(Extracted page text data)
--- --- ---
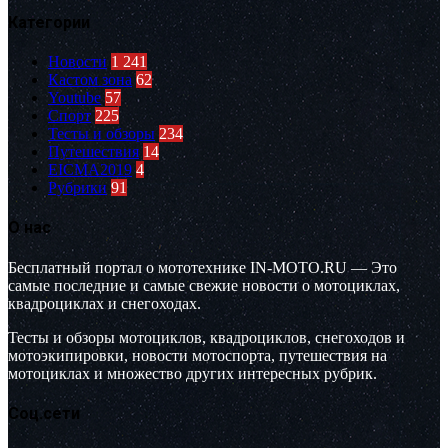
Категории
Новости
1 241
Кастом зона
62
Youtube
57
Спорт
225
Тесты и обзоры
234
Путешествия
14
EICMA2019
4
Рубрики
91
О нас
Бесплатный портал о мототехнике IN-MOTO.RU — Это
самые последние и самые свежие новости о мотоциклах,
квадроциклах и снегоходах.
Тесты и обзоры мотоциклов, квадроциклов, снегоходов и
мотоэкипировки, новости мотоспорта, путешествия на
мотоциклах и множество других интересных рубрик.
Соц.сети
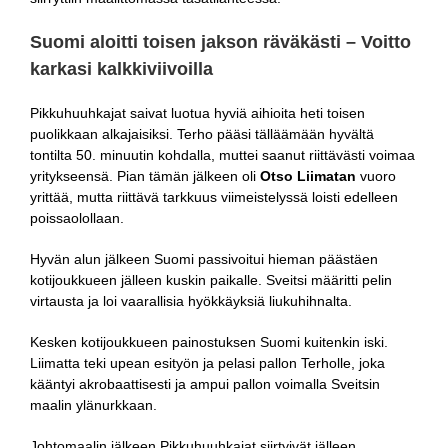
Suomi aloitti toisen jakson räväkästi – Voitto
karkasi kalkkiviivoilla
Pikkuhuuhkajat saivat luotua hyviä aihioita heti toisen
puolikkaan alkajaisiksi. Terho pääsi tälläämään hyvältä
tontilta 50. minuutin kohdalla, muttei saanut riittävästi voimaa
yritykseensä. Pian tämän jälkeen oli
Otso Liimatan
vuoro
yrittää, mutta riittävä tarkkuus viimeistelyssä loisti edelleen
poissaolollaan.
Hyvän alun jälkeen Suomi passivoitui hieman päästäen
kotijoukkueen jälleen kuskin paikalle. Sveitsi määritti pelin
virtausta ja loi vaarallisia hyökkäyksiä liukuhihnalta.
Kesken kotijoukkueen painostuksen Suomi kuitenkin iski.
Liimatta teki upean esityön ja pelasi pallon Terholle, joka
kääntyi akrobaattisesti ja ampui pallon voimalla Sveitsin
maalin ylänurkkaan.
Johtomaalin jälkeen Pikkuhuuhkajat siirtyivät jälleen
--- --- ---
» **Exercise prompt**: Write out exactly the lines from the one containing "yrittää, mutta riittävä" through the end of the data, both included. Add nothing else.

» **Reply to the exercise**:
yrittää, mutta riittävä tarkkuus viimeistelyssä loisti edelleen
poissaolollaan.
Hyvän alun jälkeen Suomi passivoitui hieman päästäen
kotijoukkueen jälleen kuskin paikalle. Sveitsi määritti pelin
virtausta ja loi vaarallisia hyökkäyksiä liukuhihnalta.
Kesken kotijoukkueen painostuksen Suomi kuitenkin iski.
Liimatta teki upean esityön ja pelasi pallon Terholle, joka
kääntyi akrobaattisesti ja ampui pallon voimalla Sveitsin
maalin ylänurkkaan.
Johtomaalin jälkeen Pikkuhuuhkajat siirtyivät jälleen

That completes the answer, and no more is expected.